Obwohl mit jedem Kapitel wieder die Hauptfigur wechselt, hatte ich keine Probleme, mich wieder zurecht zu finden. Ich wusste sofort, wo der letzte Auszug aus dem jeweiligen Handlungsstrang aufgehört hat. Die Übergänge sind also nahezu nahtlos. Ich fand es außerdem genial, wie sie die einzelnen Personen zueinandergeführt und ihre Erlebnisse miteinander verwoben hat. Denn im Grunde stellt sich heraus, dass die Aktion einer der Personen sich automatisch im Dominoeffekt auch auf alle anderen ausgewirkt hat. Die gesamte Geschichte an sich ist stimmig und auch die Charaktere harmonieren perfekt miteinander. Genau das hat das Lesen dieses Romans zu einem wahnsinnig tollen Erlebnis gemacht.

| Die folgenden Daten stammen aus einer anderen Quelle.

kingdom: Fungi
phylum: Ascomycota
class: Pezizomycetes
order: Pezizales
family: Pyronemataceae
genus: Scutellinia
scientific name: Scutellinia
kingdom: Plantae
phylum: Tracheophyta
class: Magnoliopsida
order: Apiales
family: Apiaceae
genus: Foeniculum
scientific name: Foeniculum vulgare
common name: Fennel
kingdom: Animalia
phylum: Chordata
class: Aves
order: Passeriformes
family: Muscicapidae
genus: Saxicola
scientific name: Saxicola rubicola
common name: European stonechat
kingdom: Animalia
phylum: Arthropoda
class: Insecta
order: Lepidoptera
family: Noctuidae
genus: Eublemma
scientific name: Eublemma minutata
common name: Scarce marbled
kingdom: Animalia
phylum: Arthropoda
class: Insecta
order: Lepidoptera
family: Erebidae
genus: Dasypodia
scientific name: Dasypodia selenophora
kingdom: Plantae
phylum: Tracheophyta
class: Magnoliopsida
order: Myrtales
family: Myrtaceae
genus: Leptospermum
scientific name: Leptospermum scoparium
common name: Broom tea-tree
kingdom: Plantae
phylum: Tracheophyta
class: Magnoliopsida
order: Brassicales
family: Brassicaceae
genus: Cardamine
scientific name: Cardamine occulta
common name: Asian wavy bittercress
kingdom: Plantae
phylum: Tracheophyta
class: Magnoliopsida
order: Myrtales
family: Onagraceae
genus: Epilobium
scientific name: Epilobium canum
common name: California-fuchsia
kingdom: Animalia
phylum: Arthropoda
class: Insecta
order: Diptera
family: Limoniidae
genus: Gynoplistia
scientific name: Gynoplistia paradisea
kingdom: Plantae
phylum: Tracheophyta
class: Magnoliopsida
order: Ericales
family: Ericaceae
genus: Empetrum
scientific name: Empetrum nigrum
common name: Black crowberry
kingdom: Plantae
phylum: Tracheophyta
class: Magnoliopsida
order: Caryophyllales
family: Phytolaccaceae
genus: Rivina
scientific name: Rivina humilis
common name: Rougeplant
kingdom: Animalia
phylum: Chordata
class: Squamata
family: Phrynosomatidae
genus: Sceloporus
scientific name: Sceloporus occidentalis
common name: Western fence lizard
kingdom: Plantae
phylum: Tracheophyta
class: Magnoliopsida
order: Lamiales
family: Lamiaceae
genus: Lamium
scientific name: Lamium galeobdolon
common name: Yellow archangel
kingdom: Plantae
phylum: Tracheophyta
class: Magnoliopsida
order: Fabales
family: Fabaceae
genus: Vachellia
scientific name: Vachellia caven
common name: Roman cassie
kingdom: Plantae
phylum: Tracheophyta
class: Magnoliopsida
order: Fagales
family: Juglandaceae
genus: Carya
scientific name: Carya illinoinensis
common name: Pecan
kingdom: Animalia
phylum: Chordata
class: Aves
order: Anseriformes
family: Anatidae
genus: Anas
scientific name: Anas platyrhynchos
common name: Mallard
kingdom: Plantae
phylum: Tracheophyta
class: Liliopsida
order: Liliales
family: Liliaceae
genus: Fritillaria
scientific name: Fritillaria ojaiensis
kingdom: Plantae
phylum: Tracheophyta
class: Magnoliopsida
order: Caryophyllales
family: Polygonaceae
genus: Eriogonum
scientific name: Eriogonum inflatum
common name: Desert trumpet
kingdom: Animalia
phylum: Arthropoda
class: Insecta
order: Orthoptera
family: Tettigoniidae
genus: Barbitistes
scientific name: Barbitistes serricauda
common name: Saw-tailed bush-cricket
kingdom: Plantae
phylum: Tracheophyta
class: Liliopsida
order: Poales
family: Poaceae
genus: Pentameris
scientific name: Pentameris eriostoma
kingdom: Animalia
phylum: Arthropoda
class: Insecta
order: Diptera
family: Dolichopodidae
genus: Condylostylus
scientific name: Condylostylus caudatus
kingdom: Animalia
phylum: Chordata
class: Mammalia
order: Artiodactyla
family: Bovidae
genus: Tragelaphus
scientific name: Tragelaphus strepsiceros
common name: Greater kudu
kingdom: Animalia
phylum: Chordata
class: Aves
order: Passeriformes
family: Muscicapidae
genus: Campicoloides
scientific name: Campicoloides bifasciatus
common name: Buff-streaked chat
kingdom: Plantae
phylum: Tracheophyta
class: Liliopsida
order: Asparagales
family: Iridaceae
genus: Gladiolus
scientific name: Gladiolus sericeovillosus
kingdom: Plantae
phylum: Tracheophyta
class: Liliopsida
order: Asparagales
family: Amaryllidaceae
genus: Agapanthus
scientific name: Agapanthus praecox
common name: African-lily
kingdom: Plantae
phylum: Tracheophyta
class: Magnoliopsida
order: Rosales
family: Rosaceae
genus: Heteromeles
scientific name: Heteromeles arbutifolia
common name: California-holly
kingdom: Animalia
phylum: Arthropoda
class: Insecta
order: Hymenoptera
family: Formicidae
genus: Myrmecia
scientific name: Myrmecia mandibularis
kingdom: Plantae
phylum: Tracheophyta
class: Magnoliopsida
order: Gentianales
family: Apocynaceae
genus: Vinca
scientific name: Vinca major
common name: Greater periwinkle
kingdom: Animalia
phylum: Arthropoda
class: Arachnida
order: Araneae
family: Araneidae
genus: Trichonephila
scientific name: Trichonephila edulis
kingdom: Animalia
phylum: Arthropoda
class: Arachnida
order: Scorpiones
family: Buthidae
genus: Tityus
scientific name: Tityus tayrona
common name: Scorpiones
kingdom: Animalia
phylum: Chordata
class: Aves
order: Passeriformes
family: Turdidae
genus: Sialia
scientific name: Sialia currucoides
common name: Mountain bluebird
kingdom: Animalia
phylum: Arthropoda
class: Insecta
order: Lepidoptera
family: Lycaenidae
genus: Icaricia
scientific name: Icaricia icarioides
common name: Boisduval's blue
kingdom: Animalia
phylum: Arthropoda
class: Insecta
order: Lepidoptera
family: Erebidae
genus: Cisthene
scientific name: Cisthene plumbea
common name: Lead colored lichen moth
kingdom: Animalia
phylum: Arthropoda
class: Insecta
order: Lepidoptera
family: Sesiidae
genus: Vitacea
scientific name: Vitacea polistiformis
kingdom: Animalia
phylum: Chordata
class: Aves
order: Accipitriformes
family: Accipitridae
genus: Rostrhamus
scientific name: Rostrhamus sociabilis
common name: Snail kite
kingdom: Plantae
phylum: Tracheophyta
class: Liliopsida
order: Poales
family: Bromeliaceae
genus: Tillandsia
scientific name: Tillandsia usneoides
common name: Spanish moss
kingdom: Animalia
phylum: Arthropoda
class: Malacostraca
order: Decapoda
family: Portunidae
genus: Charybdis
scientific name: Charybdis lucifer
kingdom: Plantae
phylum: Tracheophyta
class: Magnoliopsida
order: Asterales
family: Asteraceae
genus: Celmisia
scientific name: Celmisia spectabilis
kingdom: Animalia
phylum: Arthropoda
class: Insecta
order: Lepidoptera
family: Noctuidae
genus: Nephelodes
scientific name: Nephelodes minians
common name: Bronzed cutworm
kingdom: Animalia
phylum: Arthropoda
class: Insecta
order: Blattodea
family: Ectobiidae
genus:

Meine 'Kritik' an dem Buch ist eigentlich nicht wirklich eine, aber ich muss es dennoch sagen: das Buch ist einfach zu dünn! Ich konnte gar nicht genug bekommen von Prudence, Albert, Tom und Marylou. Alle vier sind mir ans Herz gewachsen, ich habe mit ihnen mitgefühlt und süffisant gegrinst, wenn sie ihren Kontrahenten eins ausgewischt haben. Müsste ich mich für einen Favoriten entscheiden - ich könnte es nicht! Nur zu gerne hätte ich weiterverfolgt, was aus den Vieren geworden ist, denn auch, wenn Cuong am Ende einen Sprung in die 'Zukunft' macht, hätte ich mir einfach gewünscht, dass sie die neuen Entwicklungen wortreicher ausführt. So war es doch eher ein Abriss, der sehr viel Interpretationsspielraum lässt.  

Fazit

Der Roman ist definitiv ein kleiner literarischer Schatz. Die Charaktere sind liebevoll ausgearbeitet, die vier Handlungsstränge sind - trotz ihrer Verbindung zueinander - völlig verschieden und sorgen daher für Abwechslung, und auch der Erzählstil war angenehm, flüssig und auf die jeweilige Person abgestimmt. Der einzige Schönheitsfehler ist der geringe Seitenumfang: zu meinem Leidwesen durfte ich nur 196 Seiten in der Welt von Tom, Prudence, Albert und Marylou verweilen. Ausreichend, aber viel zu kurz!